Procalcitonin has the diagnosis value in the ventilator-associated pneumonia patients. Serum procalcitonin level>0.5 ng/ ml had a role at quite good ventilator-associated pneumonia diagnosis (the area under the curve 0.78) with the sensitivity 68.25% and the specificity 89.83%. Furthermore, procalcitonin has also prognostic value in treatment outcome and mortality rate in the ventilator-associated pneumonia patients. Mortality rate was 75% at serum procalcitonin level>10 ng/ml in the ventilator-associated pneumonia, and the higher serum procalcitonin level was associated with the higher mortality rate.

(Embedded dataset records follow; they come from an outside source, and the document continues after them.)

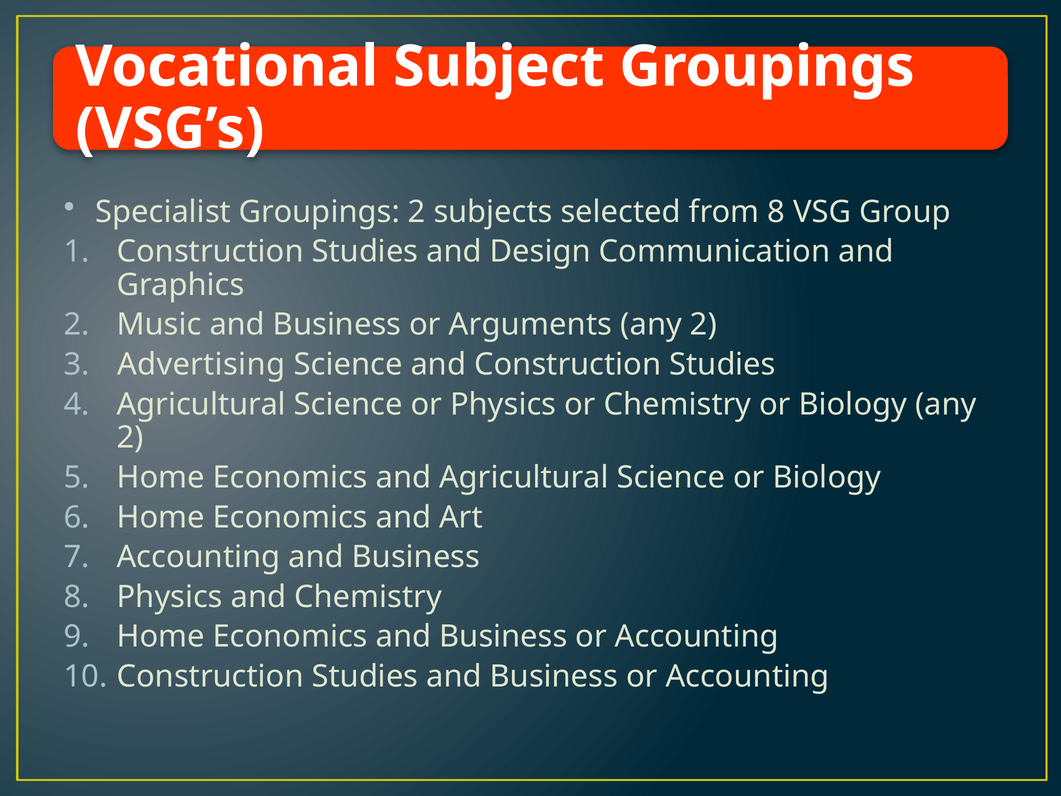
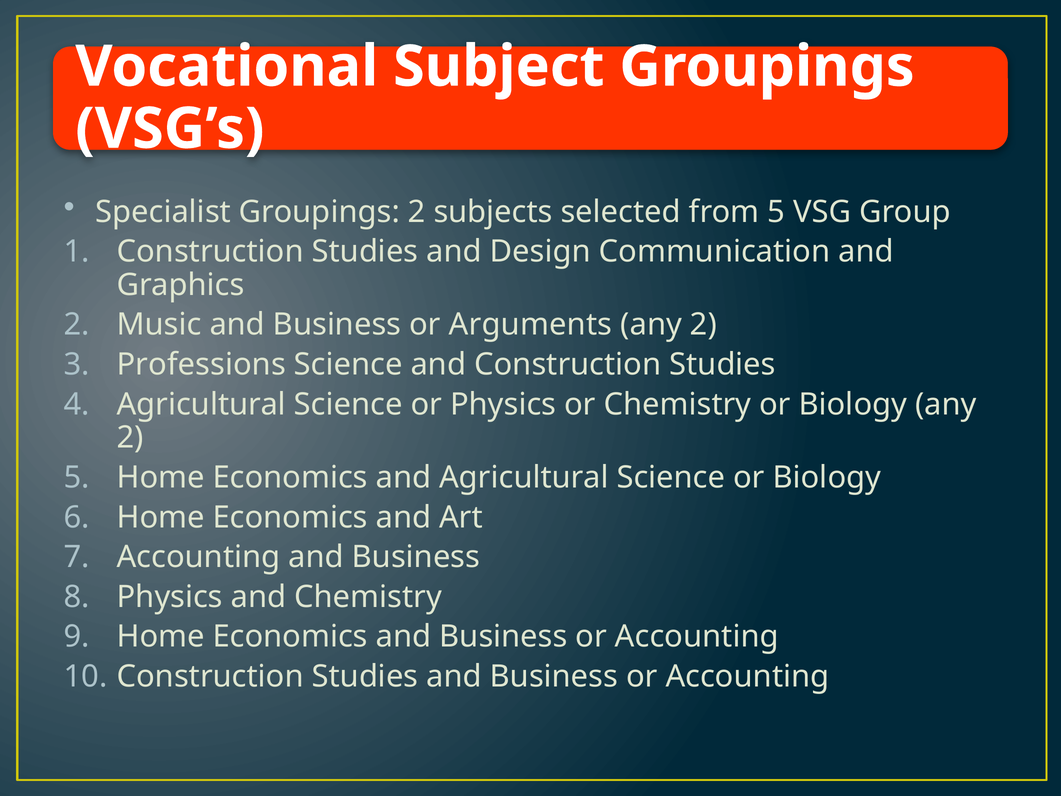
from 8: 8 -> 5
Advertising: Advertising -> Professions
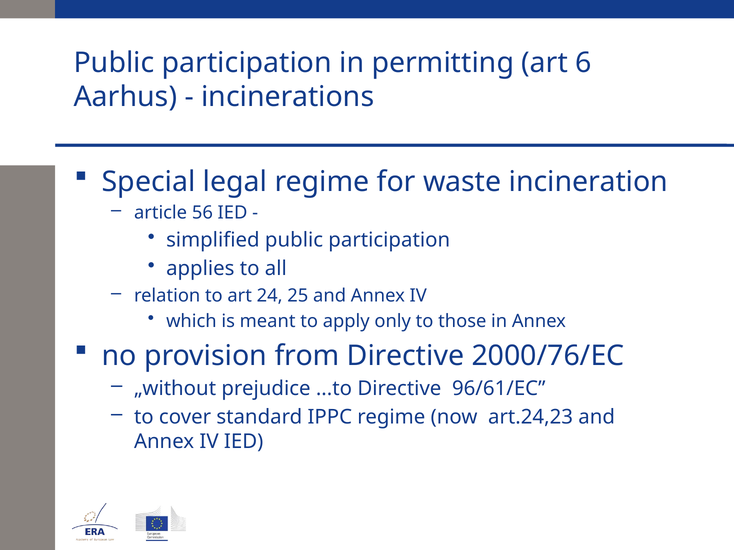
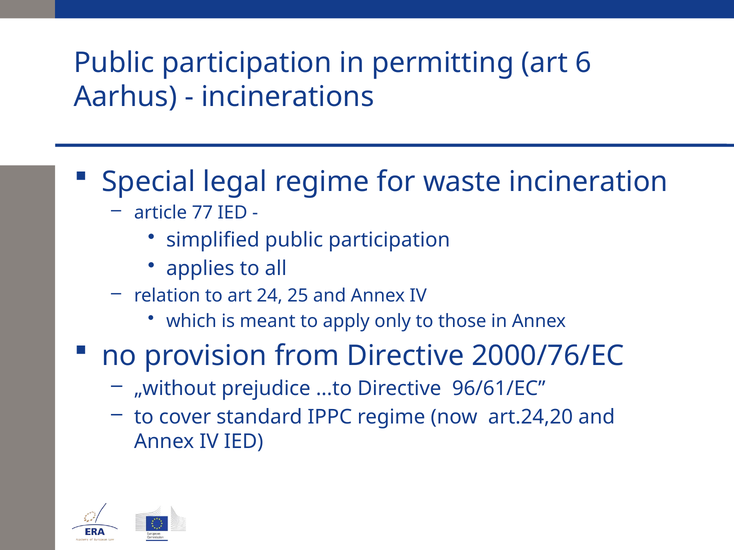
56: 56 -> 77
art.24,23: art.24,23 -> art.24,20
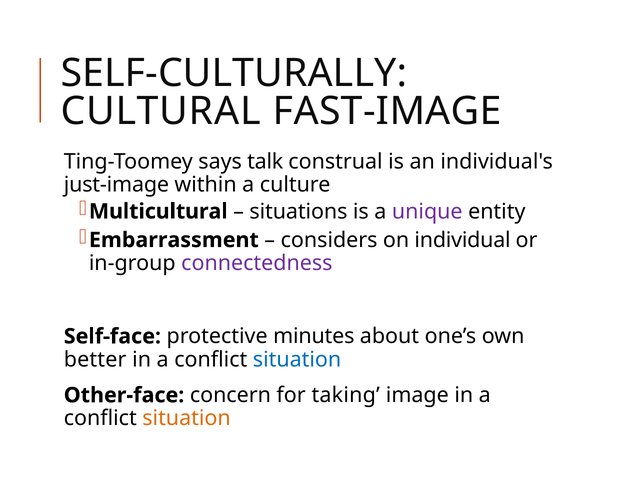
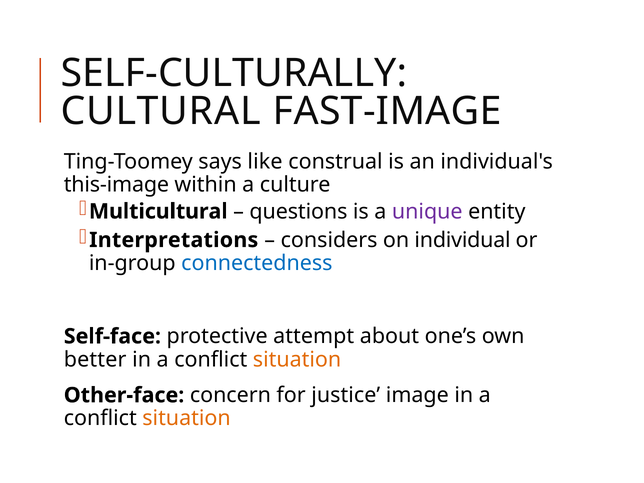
talk: talk -> like
just-image: just-image -> this-image
situations: situations -> questions
Embarrassment: Embarrassment -> Interpretations
connectedness colour: purple -> blue
minutes: minutes -> attempt
situation at (297, 360) colour: blue -> orange
taking: taking -> justice
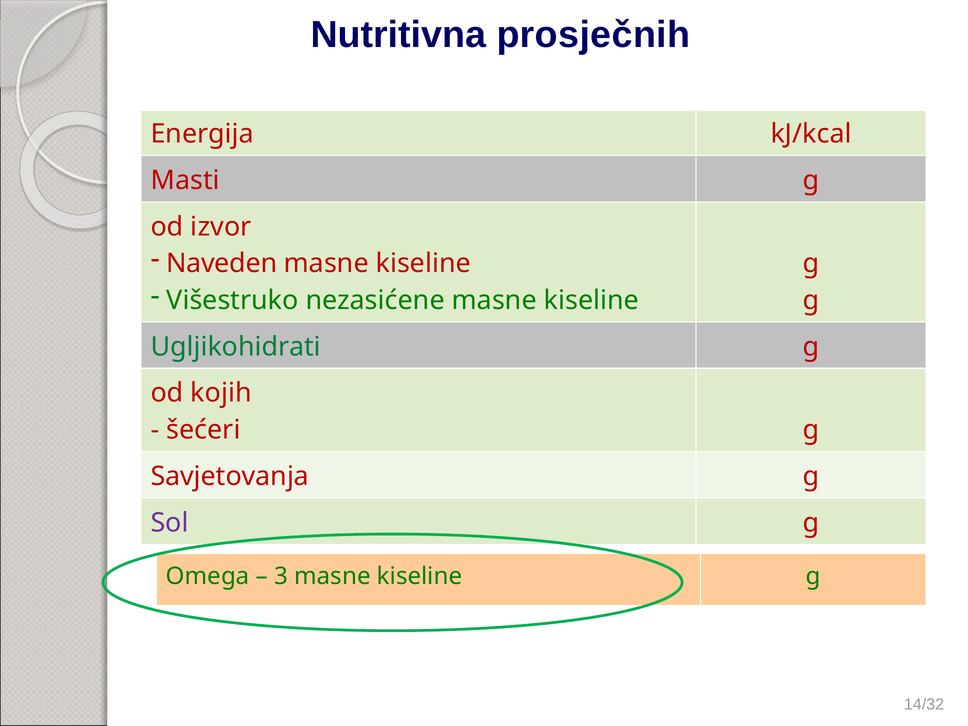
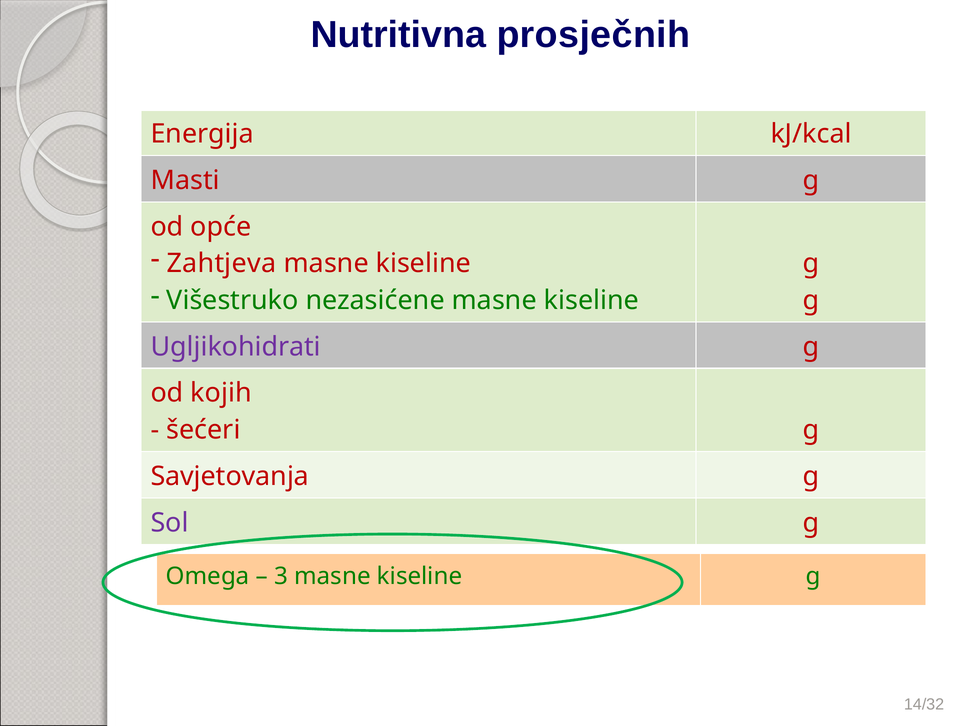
izvor: izvor -> opće
Naveden: Naveden -> Zahtjeva
Ugljikohidrati colour: green -> purple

Our study had a limitation that serum procalcitonin level was assessed only on T1, T3, T5, and T7 with reference to the time of the ventilator-associated pneumonia diagnosis. We suggest that determining the variable either daily or more frequently would be more useful.
None of the authors has a financial relationship with a commercial entity that has an interest in the subject of this manuscript.